(Dataset entries)

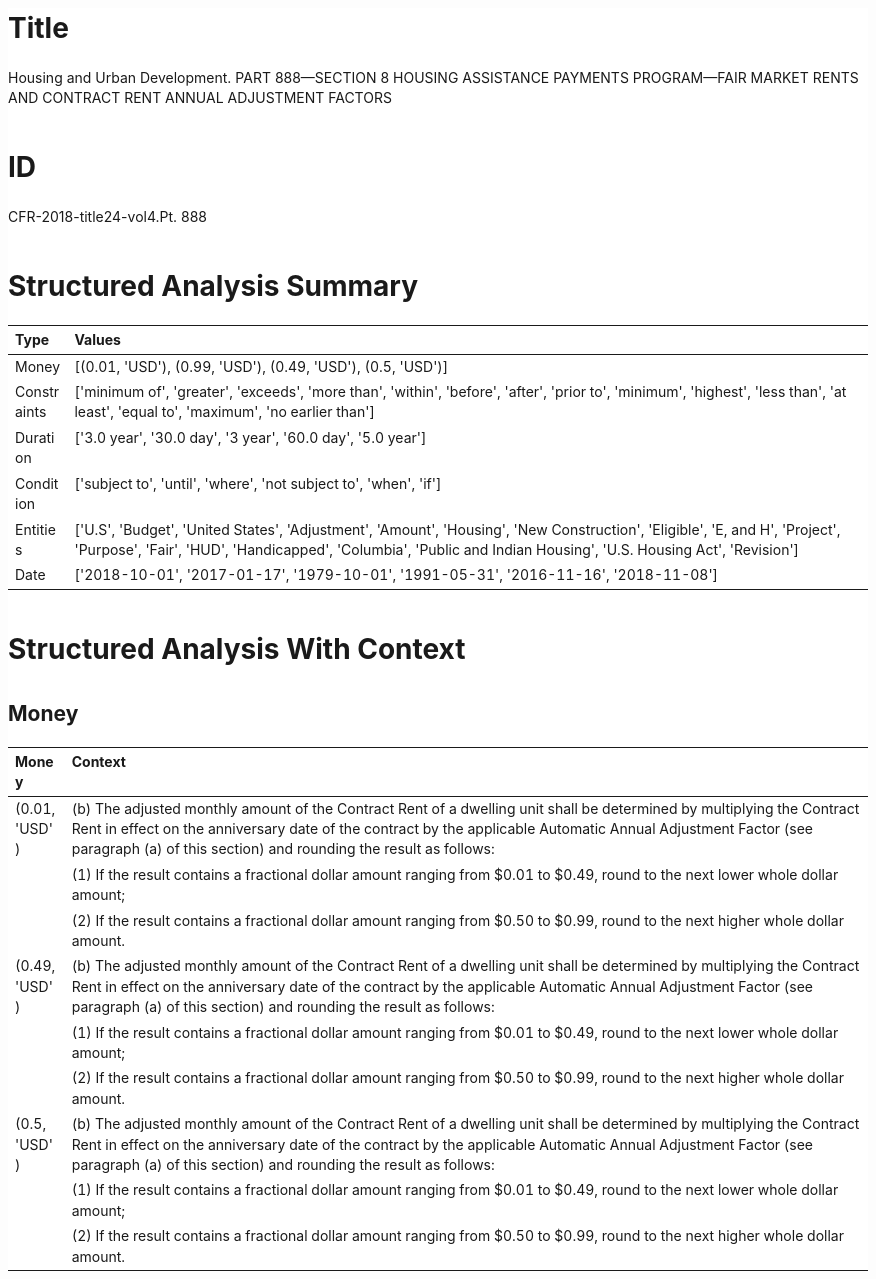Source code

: # Title

 Housing and Urban Development. PART 888—SECTION 8 HOUSING ASSISTANCE PAYMENTS PROGRAM—FAIR MARKET RENTS AND CONTRACT RENT ANNUAL ADJUSTMENT FACTORS


# ID

 CFR-2018-title24-vol4.Pt. 888


# Structured Analysis Summary

| Type        | Values                                                                                                                                                                                                                                         |
|:------------|:-----------------------------------------------------------------------------------------------------------------------------------------------------------------------------------------------------------------------------------------------|
| Money       | [(0.01, 'USD'), (0.99, 'USD'), (0.49, 'USD'), (0.5, 'USD')]                                                                                                                                                                                    |
| Constraints | ['minimum of', 'greater', 'exceeds', 'more than', 'within', 'before', 'after', 'prior to', 'minimum', 'highest', 'less than', 'at least', 'equal to', 'maximum', 'no earlier than']                                                            |
| Duration    | ['3.0 year', '30.0 day', '3 year', '60.0 day', '5.0 year']                                                                                                                                                                                     |
| Condition   | ['subject to', 'until', 'where', 'not subject to', 'when', 'if']                                                                                                                                                                               |
| Entities    | ['U.S', 'Budget', 'United States', 'Adjustment', 'Amount', 'Housing', 'New Construction', 'Eligible', 'E, and H', 'Project', 'Purpose', 'Fair', 'HUD', 'Handicapped', 'Columbia', 'Public and Indian Housing', 'U.S. Housing Act', 'Revision'] |
| Date        | ['2018-10-01', '2017-01-17', '1979-10-01', '1991-05-31', '2016-11-16', '2018-11-08']                                                                                                                                                           |


# Structured Analysis With Context

 


## Money

| Money         | Context                                                                                                                                                                                                                                                                                                     |
|:--------------|:------------------------------------------------------------------------------------------------------------------------------------------------------------------------------------------------------------------------------------------------------------------------------------------------------------|
| (0.01, 'USD') | (b) The adjusted monthly amount of the Contract Rent of a dwelling unit shall be determined by multiplying the Contract Rent in effect on the anniversary date of the contract by the applicable Automatic Annual Adjustment Factor (see paragraph (a) of this section) and rounding the result as follows: |
|               |               (1) If the result contains a fractional dollar amount ranging from $0.01 to $0.49, round to the next lower whole dollar amount;                                                                                                                                                               |
|               |               (2) If the result contains a fractional dollar amount ranging from $0.50 to $0.99, round to the next higher whole dollar amount.                                                                                                                                                              |
| (0.49, 'USD') | (b) The adjusted monthly amount of the Contract Rent of a dwelling unit shall be determined by multiplying the Contract Rent in effect on the anniversary date of the contract by the applicable Automatic Annual Adjustment Factor (see paragraph (a) of this section) and rounding the result as follows: |
|               |               (1) If the result contains a fractional dollar amount ranging from $0.01 to $0.49, round to the next lower whole dollar amount;                                                                                                                                                               |
|               |               (2) If the result contains a fractional dollar amount ranging from $0.50 to $0.99, round to the next higher whole dollar amount.                                                                                                                                                              |
| (0.5, 'USD')  | (b) The adjusted monthly amount of the Contract Rent of a dwelling unit shall be determined by multiplying the Contract Rent in effect on the anniversary date of the contract by the applicable Automatic Annual Adjustment Factor (see paragraph (a) of this section) and rounding the result as follows: |
|               |               (1) If the result contains a fractional dollar amount ranging from $0.01 to $0.49, round to the next lower whole dollar amount;                                                                                                                                                               |
|               |               (2) If the result contains a fractional dollar amount ranging from $0.50 to $0.99, round to the next higher whole dollar amount.                                                                                                                                                              |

### DESCRIPTION OF THE TASK
Return each line from the records above that contains the string "Analysis".

### EXERCISE RESPONSE
# Structured Analysis Summary
# Structured Analysis With Context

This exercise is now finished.